>>>
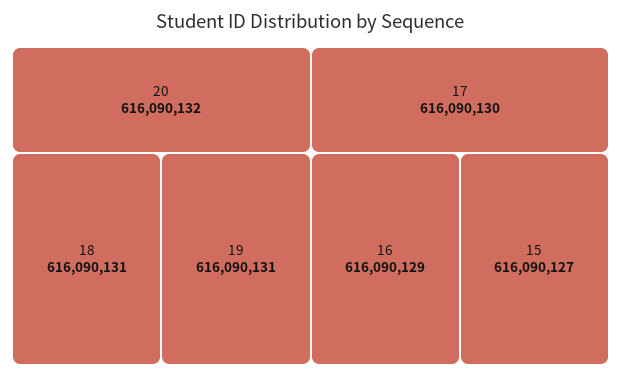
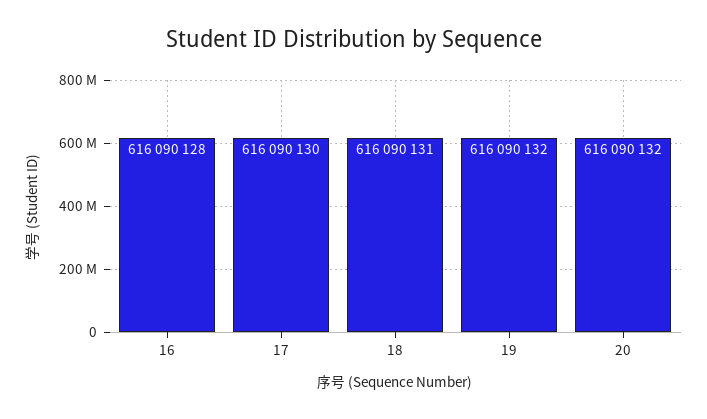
  {
    "20": 616090132,
    "18": 616090131,
-   "19": 616090131,
+   "19": 616090132,
    "17": 616090130,
-   "16": 616090129,
+   "16": 616090128
-   "15": 616090127
  }

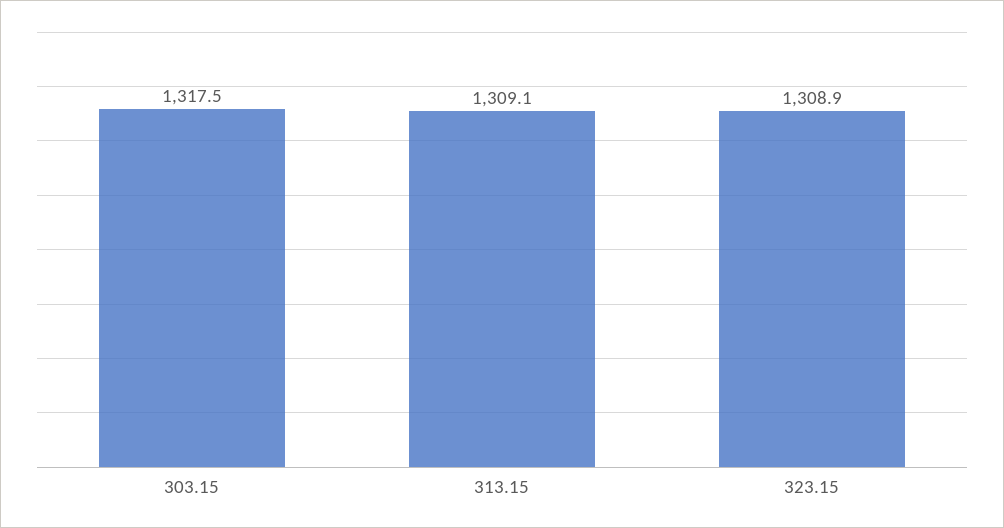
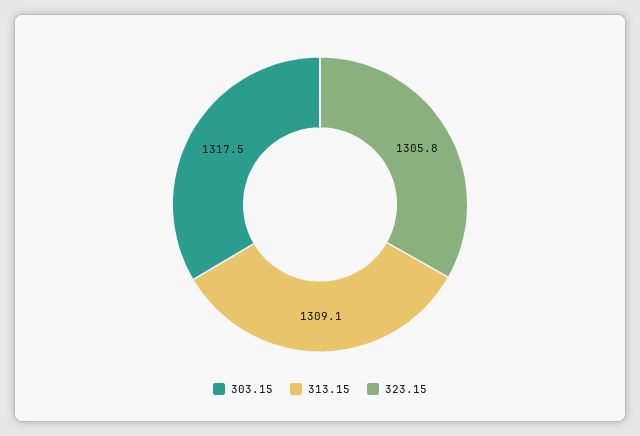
  {
    "303.15": 1317.5,
    "313.15": 1309.1,
-   "323.15": 1308.9
+   "323.15": 1305.8
  }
<<<
- _EXERCISE PROMPT_: Would you retype all the material above exactly, apart from its pictures?

- _YOUR RESPONSE_:
  {
    "20": 616090132,
    "18": 616090131,
-   "19": 616090131,
+   "19": 616090132,
    "17": 616090130,
-   "16": 616090129,
+   "16": 616090128
-   "15": 616090127
  }

  {
    "303.15": 1317.5,
    "313.15": 1309.1,
-   "323.15": 1308.9
+   "323.15": 1305.8
  }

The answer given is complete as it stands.